═══ Input for this task
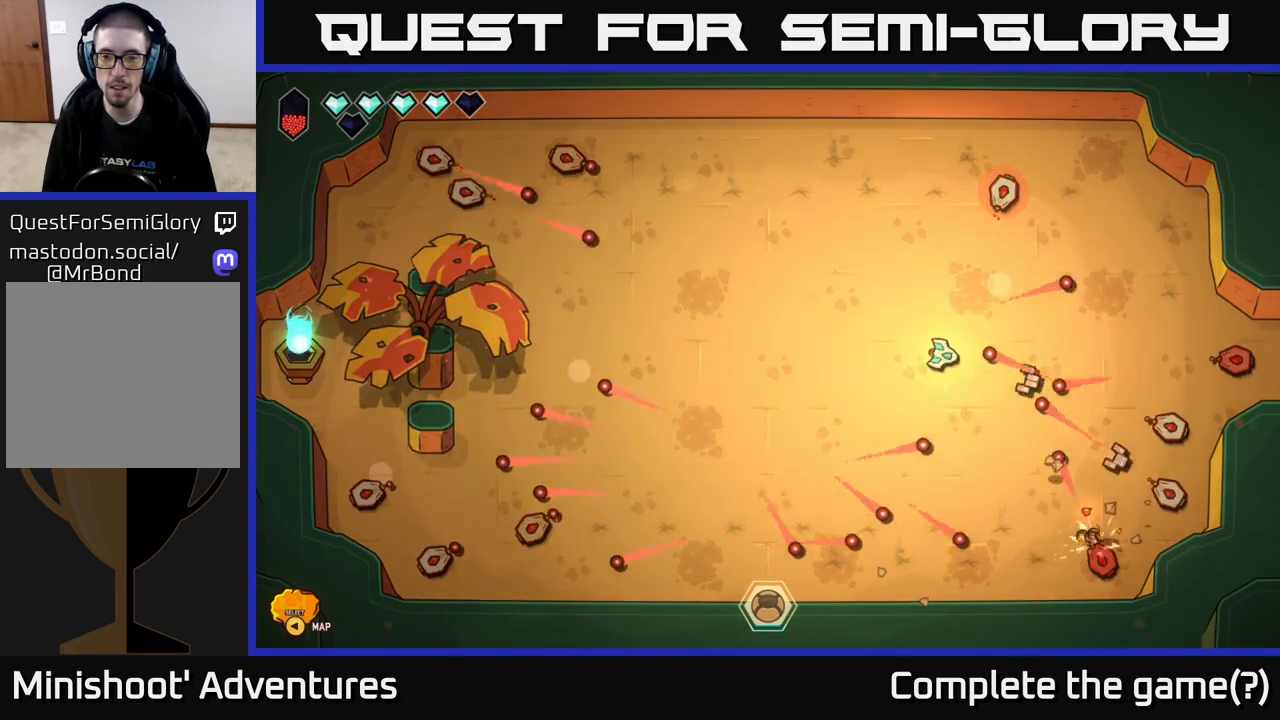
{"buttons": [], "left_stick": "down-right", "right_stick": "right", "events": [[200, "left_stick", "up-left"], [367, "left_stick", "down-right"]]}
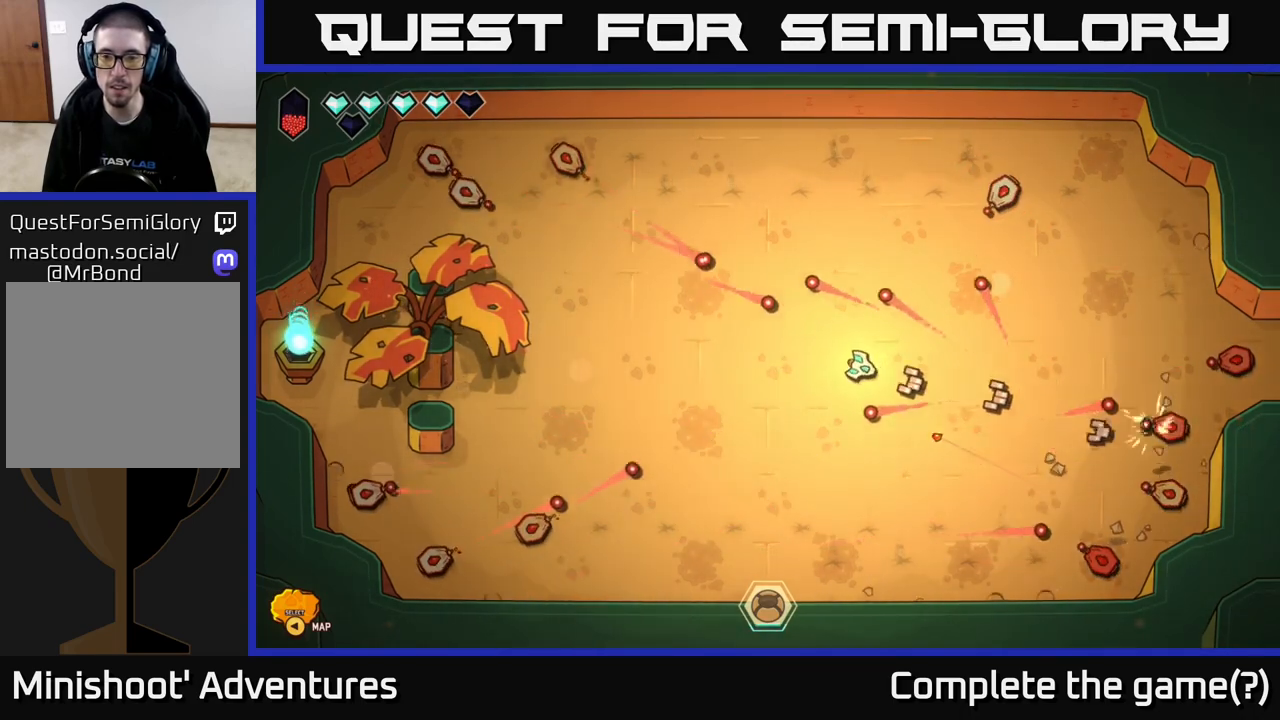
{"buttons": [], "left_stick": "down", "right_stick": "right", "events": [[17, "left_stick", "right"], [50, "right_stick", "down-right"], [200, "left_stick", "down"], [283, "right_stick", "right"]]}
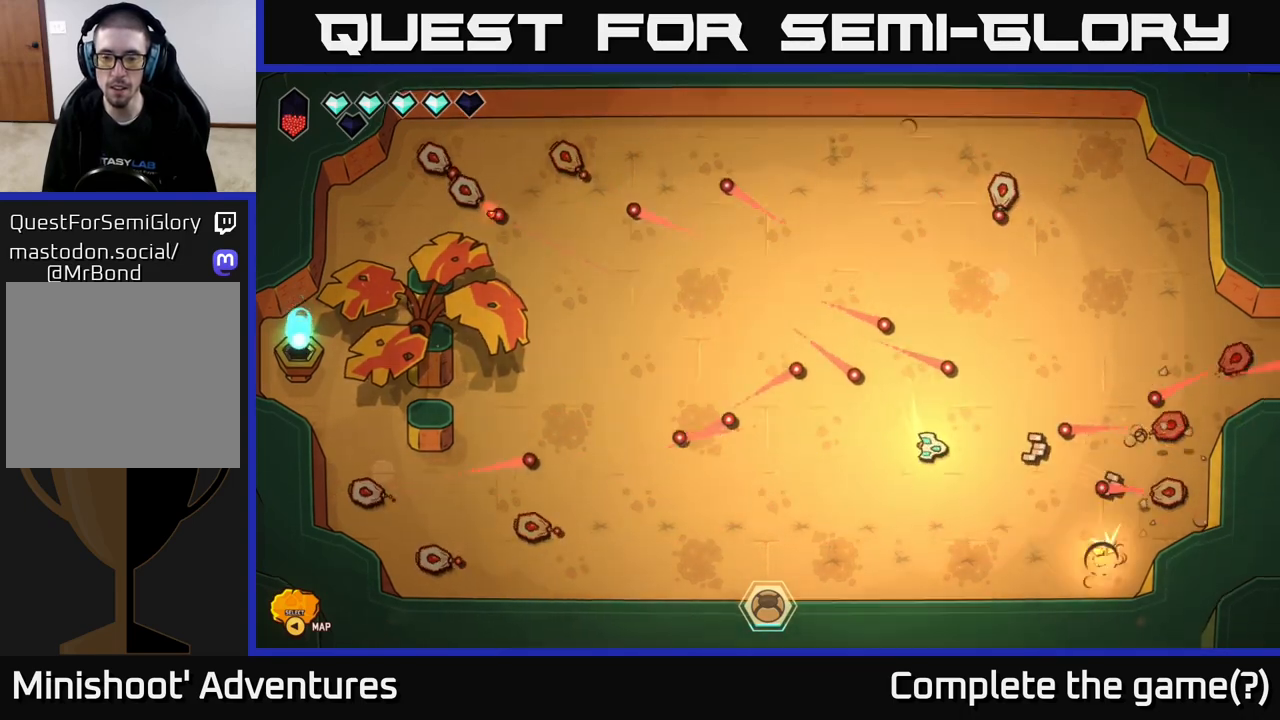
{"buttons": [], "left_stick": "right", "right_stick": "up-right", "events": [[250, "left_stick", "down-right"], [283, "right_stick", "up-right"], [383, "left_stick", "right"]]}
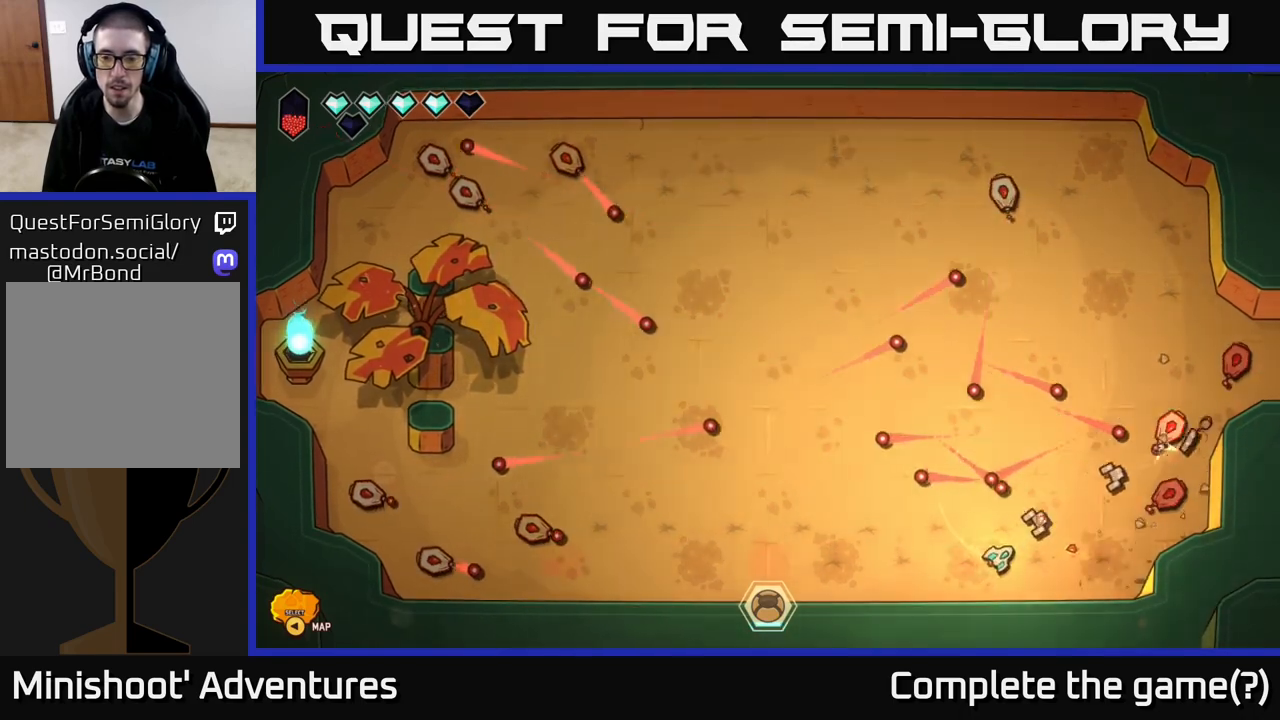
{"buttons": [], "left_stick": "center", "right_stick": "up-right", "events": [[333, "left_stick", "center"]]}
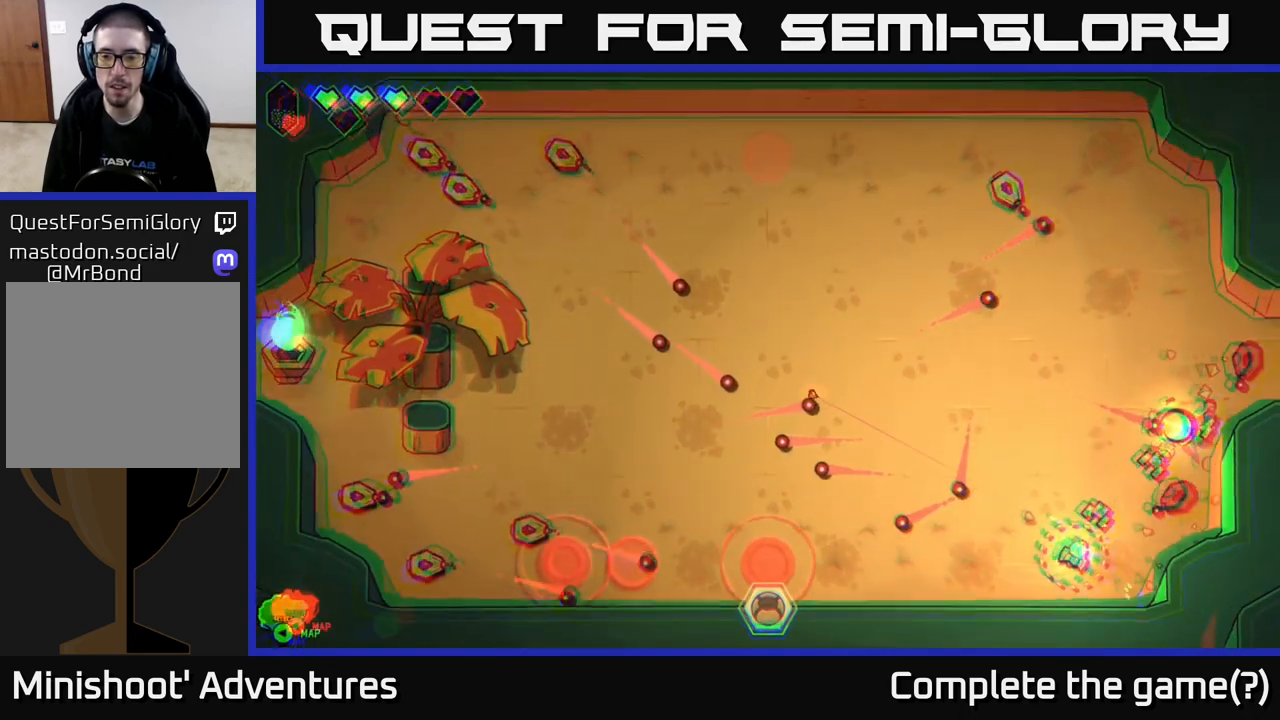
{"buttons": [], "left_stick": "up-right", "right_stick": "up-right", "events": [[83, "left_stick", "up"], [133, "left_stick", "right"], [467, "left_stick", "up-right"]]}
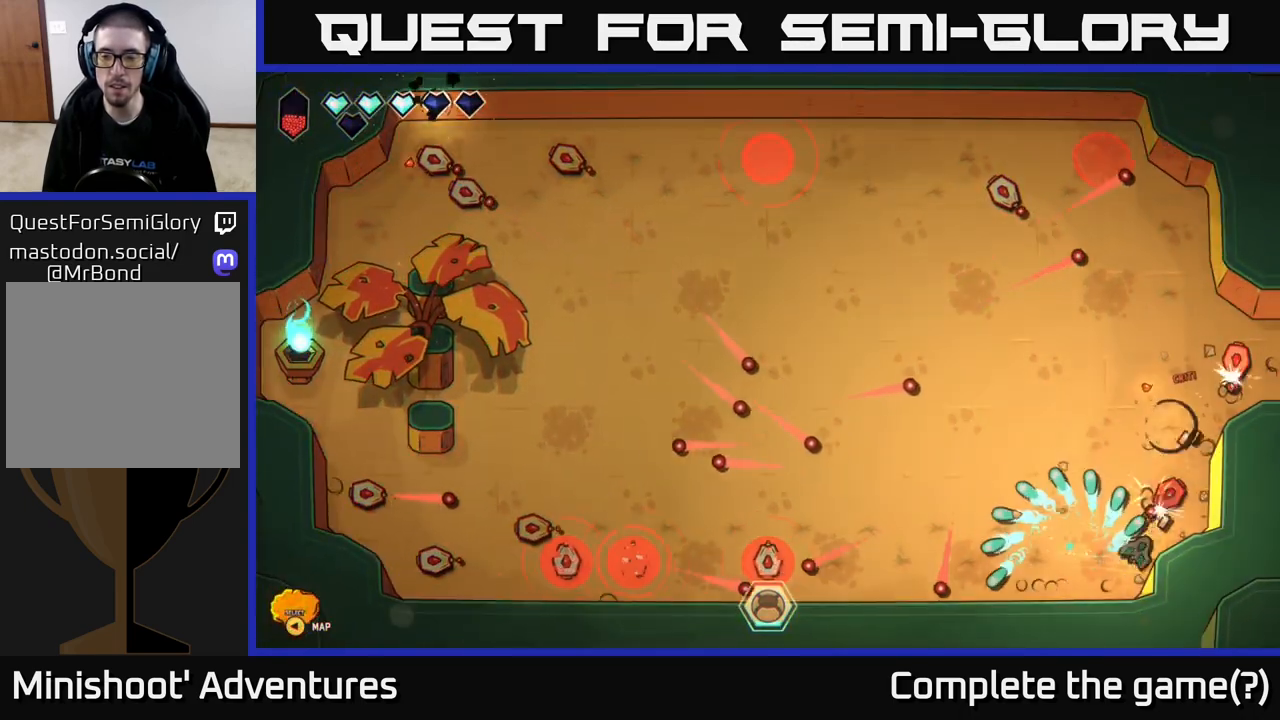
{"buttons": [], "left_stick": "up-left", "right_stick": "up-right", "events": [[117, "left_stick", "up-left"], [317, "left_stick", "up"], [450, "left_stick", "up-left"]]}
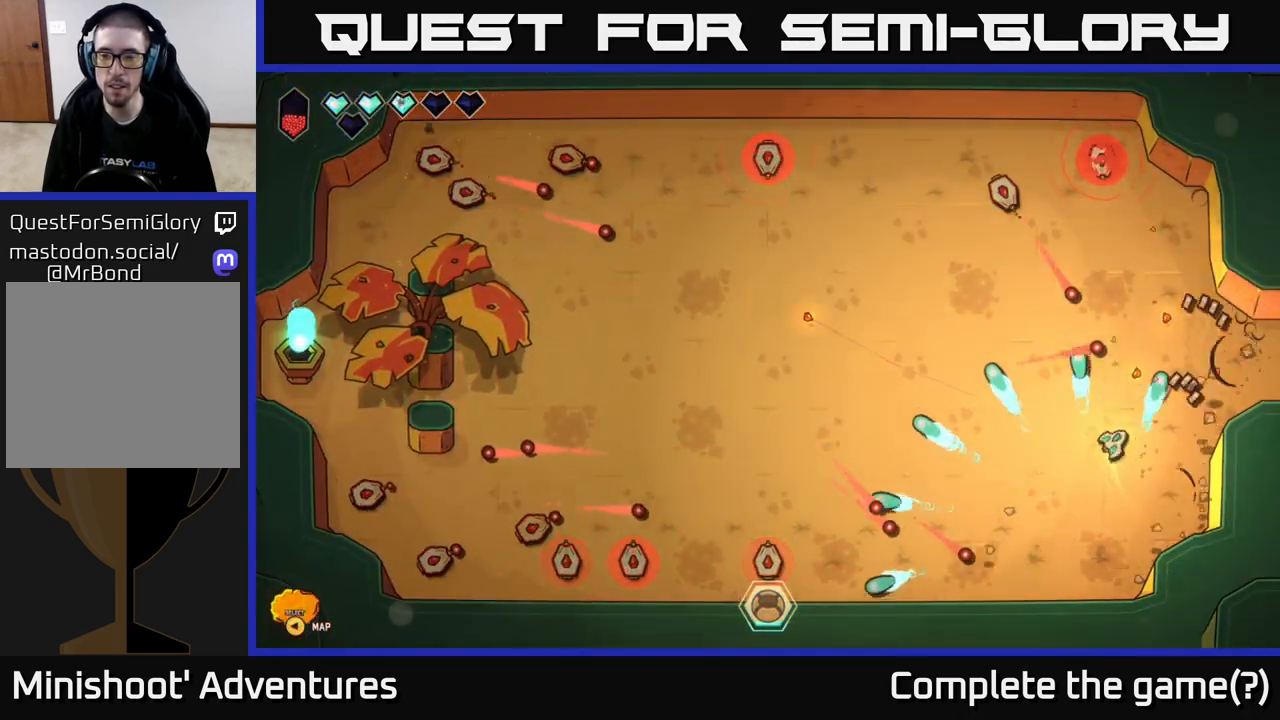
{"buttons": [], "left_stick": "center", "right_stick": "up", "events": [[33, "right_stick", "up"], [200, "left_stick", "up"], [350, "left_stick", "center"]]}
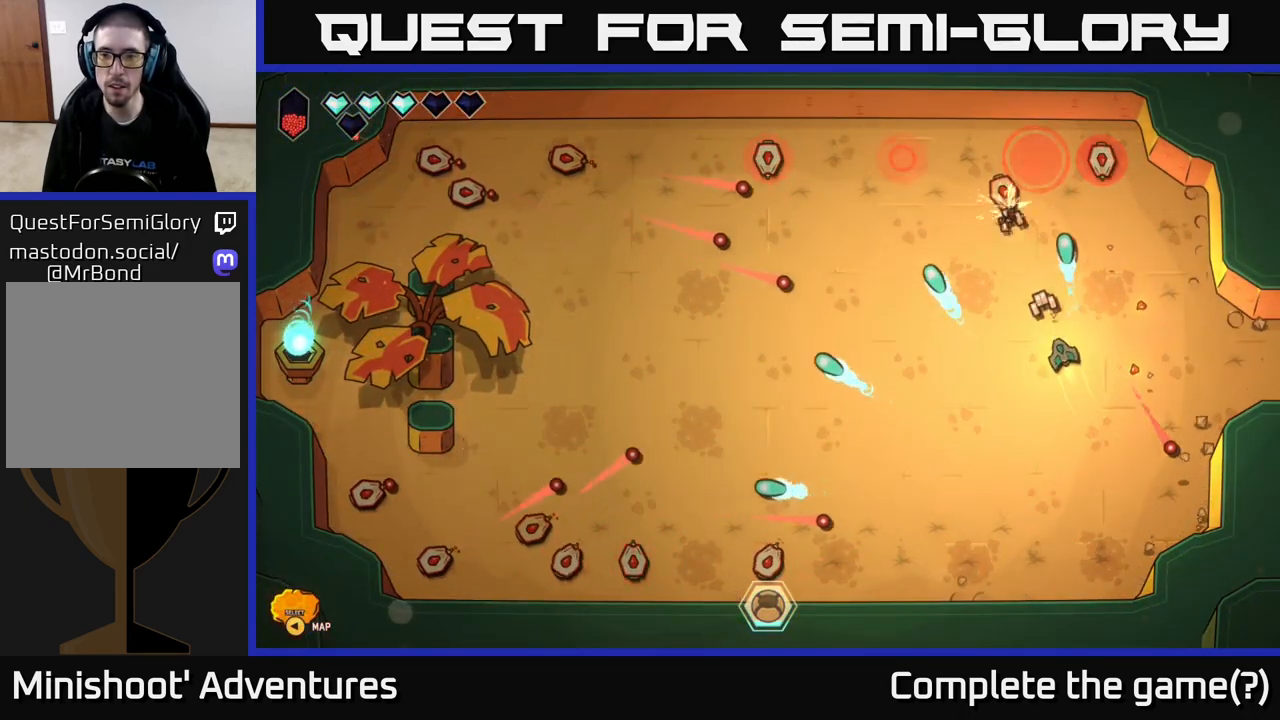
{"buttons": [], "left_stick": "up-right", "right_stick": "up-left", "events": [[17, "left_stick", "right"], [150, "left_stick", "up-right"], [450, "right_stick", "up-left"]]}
══════
● Instructions to follow
Look over the records above and copy each line that includes the string "center".

● The completed task
{"buttons": [], "left_stick": "center", "right_stick": "up-right", "events": [[333, "left_stick", "center"]]}
{"buttons": [], "left_stick": "center", "right_stick": "up", "events": [[33, "right_stick", "up"], [200, "left_stick", "up"], [350, "left_stick", "center"]]}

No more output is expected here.